Sekar dan Raiden langsung menoleh ke arah suara centil itu.
Ini alasan Sekar memasak banyak, karena ada kakak beradik yang datang kerumahnya atas undangannya.
"Selamat malam, Sayang," balas Sekar, langsung merangkul Laiqa dan mencium kedua pipinya dengan gemas.
Hal yang serupa Laiqa lakukan pada Sekar kemudian Raiden tanpa rasa canggung sedikitpun.
"Apa kabar, Haris?" sapa Sekar pada pria yang datang bersama Laiqa.
"Seperti yang Unty lihat, aku selalu sehat wa'alfiat," jawabnya jumawa.
"Unty, apa kabar? Terlihat semakin awet muda," balas Haris seraya memuji Sekar, ibu kandung Revan itu langsung menepuk lengan Haris-pria yang seusia dengan Revan itu dengan wajah tersipu malu.
"Kamu bisa aja," cicitnya malu-malu.
Haris juga memberi salam pada Raiden setelah Laiqa. Kedua kakak beradik itu langsung di persilahkan duduk oleh Raiden.
"Mas Revan kamana, Unty?” tanya Laiqa, matanya menjelajah mencari sosok yang selama ini dia rindukan.
"Lagi mandi, sebentar lagi dia datang," jawab Sekar dan benar saja, bersamaan dengan itu Revan datang dengan penampilan yang sudah segar, meski hanya menggunakan kaos dan celana panjang training tidak melunturkan pesonanya.
"Oh, ada tamu ternyata," sapa Revan, sungguh dia tidak menyangka ternyata makan malam kali ini ada orang lain selain keluarganya sendiri.
"Mereka bukan tamu, Van," tegur Raiden.
Haris dan Laiqa memang bukan keturunan Ryuzaki. Akan tetapi keduanya sudah Raiden dan Sekar anggap keluarga.
"Uncle Raiden cerita kalau kamu sudah kembali dari Jepang dan mulai mengajar di Kampus mulai besok, Laiqa langsung minta ke sini ketika aku sampaikan kabar baik ini padanya," ujar Haris.

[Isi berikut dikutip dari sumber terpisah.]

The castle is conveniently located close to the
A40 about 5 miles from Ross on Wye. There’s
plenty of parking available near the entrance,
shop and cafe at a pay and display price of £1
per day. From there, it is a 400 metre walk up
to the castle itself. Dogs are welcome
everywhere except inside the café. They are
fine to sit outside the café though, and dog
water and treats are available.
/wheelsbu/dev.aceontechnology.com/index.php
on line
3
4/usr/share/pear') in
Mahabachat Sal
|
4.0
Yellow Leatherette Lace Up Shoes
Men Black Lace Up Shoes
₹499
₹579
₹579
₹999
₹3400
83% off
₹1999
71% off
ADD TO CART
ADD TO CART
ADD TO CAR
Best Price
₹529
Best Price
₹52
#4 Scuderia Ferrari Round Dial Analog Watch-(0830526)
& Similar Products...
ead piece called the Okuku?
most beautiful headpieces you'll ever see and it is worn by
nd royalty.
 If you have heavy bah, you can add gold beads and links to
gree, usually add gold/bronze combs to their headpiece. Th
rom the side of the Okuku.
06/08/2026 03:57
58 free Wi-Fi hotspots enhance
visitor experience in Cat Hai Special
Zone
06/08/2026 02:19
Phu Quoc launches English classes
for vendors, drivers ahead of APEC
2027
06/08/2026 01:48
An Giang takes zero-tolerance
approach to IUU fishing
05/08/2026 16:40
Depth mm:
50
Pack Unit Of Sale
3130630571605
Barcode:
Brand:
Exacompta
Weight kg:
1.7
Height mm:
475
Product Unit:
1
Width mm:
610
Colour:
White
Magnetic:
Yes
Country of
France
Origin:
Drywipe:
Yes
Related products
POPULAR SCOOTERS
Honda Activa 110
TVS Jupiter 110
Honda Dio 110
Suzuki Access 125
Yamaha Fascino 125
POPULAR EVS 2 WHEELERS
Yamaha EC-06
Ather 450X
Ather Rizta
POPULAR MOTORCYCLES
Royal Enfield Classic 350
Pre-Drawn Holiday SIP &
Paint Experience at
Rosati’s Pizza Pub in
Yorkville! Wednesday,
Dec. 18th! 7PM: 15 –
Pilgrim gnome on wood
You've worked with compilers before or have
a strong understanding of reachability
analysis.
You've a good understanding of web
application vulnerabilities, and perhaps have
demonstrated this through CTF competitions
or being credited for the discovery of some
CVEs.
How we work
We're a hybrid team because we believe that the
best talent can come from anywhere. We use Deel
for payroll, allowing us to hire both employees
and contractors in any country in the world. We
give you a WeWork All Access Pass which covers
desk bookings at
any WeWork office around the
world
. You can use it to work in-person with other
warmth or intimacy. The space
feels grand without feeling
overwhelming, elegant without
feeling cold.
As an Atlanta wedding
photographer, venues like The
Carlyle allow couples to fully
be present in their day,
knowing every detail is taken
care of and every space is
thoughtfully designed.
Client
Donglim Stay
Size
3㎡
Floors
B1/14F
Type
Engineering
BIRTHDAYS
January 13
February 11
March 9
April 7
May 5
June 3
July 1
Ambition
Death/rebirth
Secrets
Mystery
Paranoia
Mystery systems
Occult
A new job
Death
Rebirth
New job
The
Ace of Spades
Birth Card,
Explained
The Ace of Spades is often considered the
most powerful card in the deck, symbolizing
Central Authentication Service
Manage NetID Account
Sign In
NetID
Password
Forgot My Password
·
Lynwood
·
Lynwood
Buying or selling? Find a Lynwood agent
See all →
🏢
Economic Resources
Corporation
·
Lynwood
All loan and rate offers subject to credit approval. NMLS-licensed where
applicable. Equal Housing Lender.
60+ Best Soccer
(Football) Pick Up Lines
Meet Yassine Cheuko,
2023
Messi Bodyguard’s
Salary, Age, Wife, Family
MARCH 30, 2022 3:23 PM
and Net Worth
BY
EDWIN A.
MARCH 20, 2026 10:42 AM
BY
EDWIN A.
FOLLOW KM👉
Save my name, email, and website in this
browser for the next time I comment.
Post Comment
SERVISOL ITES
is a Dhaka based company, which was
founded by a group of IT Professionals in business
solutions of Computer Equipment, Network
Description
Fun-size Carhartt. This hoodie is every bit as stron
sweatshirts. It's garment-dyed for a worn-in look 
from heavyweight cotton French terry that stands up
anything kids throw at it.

Revan hanya menggapi dengan senyuman saja. Pasalnya, dia sendiri juga tidak terlalu dekat dengan kakak beradik itu meski sudah kenal lama. Entah mengapa Revan merasa tidak sefrekuensi dengan Haris dan Laiqa.
"Wow... Bunda masak banyak sekali, dan semuanya makanan kesukaan aku, terimakasih ya." Alih-alih menanggapi ucapan Raiden dan kehadiran Haris dan Laiqa, Revan lebih mengutamakan piring-piring berisi makanan kesukaannya yang begitu menggoda untuk segera di santap.